Каиров лениво поднял на Арнольда голову, с минуту смотрел на него отрешенным, пустым взглядом.
— Кому звонить? Зачем?.. Ах да! Я сейчас позвоню.
«Да, да, конечно, — подумал Каиров, — я сейчас позвоню… В концертах скрипача заинтересован Роман Соловьев». И Каиров, как ни тяжело было ему в эту минуту, решил позвонить на квартиру знакомому журналисту, попросить его сделать скрипачу рекламу. В газете у него было больше своих, знакомых людей, чем чужих. Не раз некоторые журналисты доказывали Борису Фомичу свою верность. А тут вдруг словно вымерли знакомые газетчики. Не подняли шума, не сбросили с полос ужасный фельетон. Ну хотя бы накануне публикации ему на квартиру позвонили, он бы и сам нажал нужные педали.
Каиров позвонил знакомому газетчику, долго говорил о киевском скрипаче, просил дать рецензию и вообще рекламу.
Потом ходил по квартире. Арнольд гремел чайником на кухне — готовил кофе, а Борис Фомич ходил и ходил из угла в угол. Старался припомнить, что ещё нужно сделать сегодня для Арнольда. Да, кажется, ничего не надо, кажется, сегодня он все свои обязанности исполнил. Но зачем же он ещё здесь остается, этот надоевший ему хамоватый… искусствовед. А может, он ждет ужина?.. Может, Зина и Михаил намереваются, как и вчера, с шахты, с концерта, который идет сейчас, заехать к Каирову и, так же как вчера, у него на квартире устроить пирушку?.. Ох как же они надоели, эти родственнички Соловьева!..
— Пеняйте на свою мягкотелость, Борис Фомич! — сказал Арнольд, выходя из кухни и помешивая в бокале золотой инкрустированной ложечкой кофе — её Борис Фомич подарил Машеньке в день именин.
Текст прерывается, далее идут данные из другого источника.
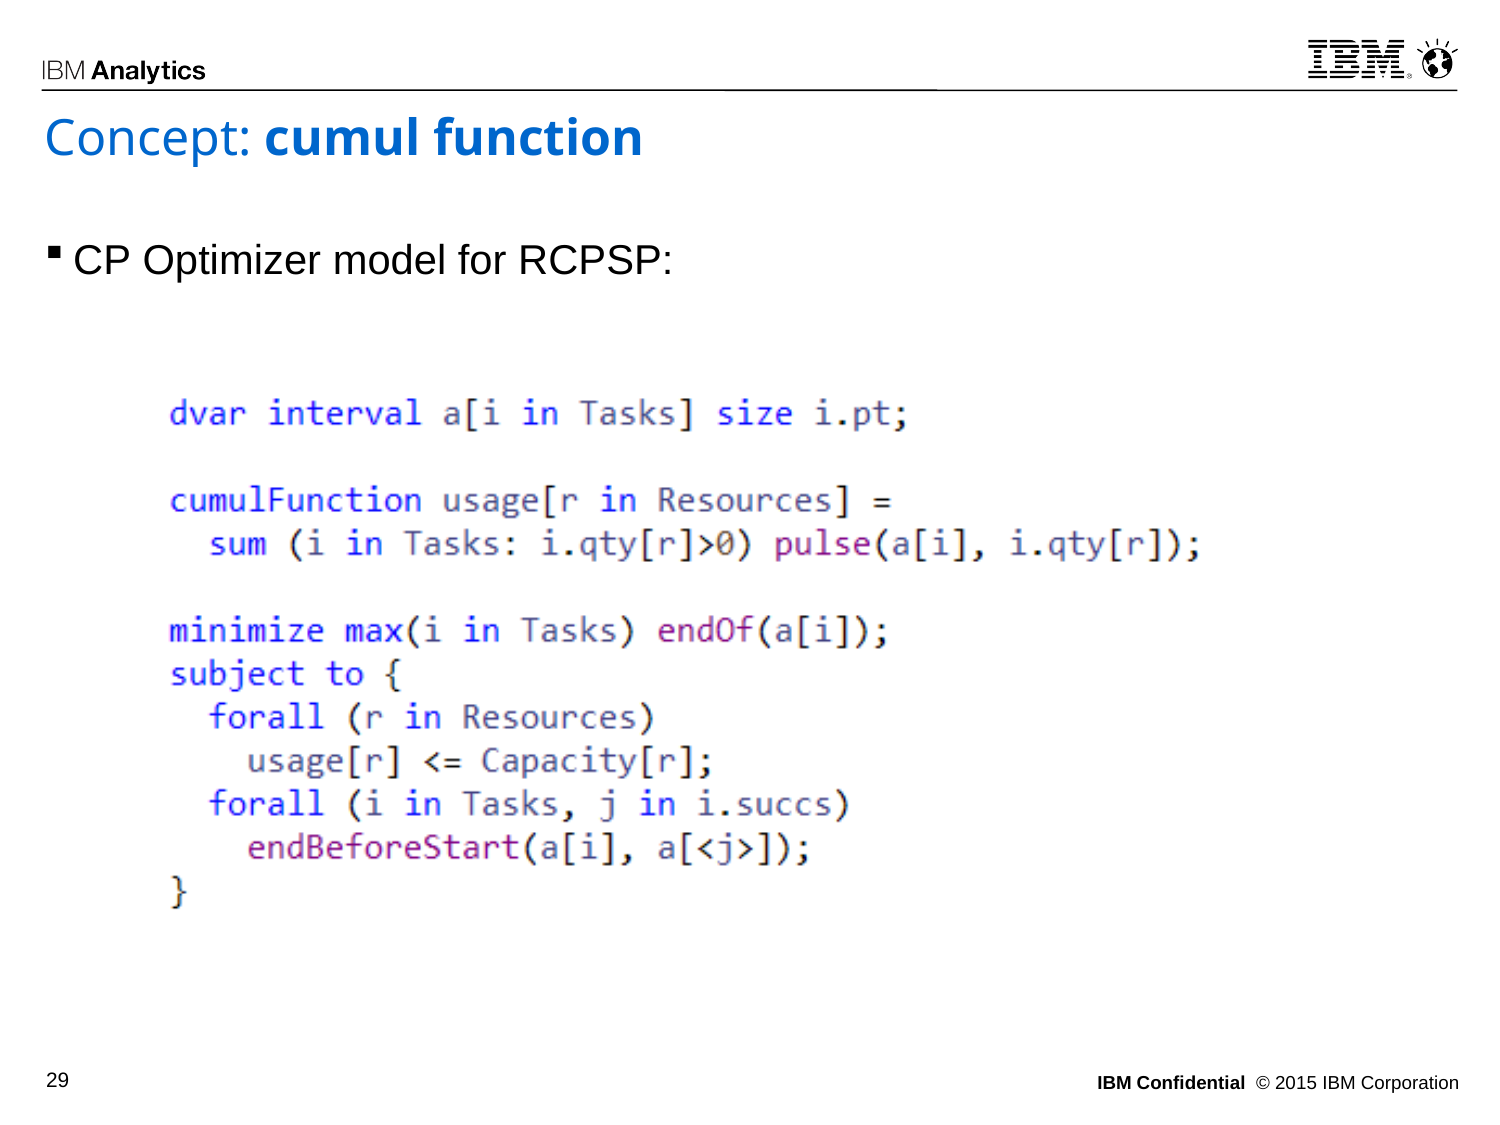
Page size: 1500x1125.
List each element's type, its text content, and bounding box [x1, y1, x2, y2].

Каиров встал у раскрытой двери балкона, смотрел на буйство грозового неба и слушал Соловьева. Ему не нравился тон нахального юнца, но было любопытно знать, чем дышат иные представители молодого поколения. Каиров, конечно, понимал, что Соловьев не из тех молодых людей, что покоряют Енисей, Ангару, трудятся на полях, заводах. «Нет, Арнольд принадлежит к тем пенкам общества, которые плавают наверху, но за которыми нет будущего. От таких надо держаться подальше, да, подальше…» — думал Борис Фомич, уже представляя, как он придет в институт и начнет замену кадров. Заместителя по кадрам, заместителя по науке ему уже подобрал Роман Кириллович Соловьев. Как–то он сказал по телефону: «Эти люди свободны и ждут твоего приезда». Отказаться от них нельзя: отказаться — значит обидеть Романа, а Роман для Каирова что мать для грудного дитя. «А что, если эти его люди, — встревожился Каиров, украдкой взглядывая на развалившегося в кресле Арнольда, — что, если они такие ж вот… бешеные?.. Они и сотрудников подберут по своему образу–подобию, обязательно подберут».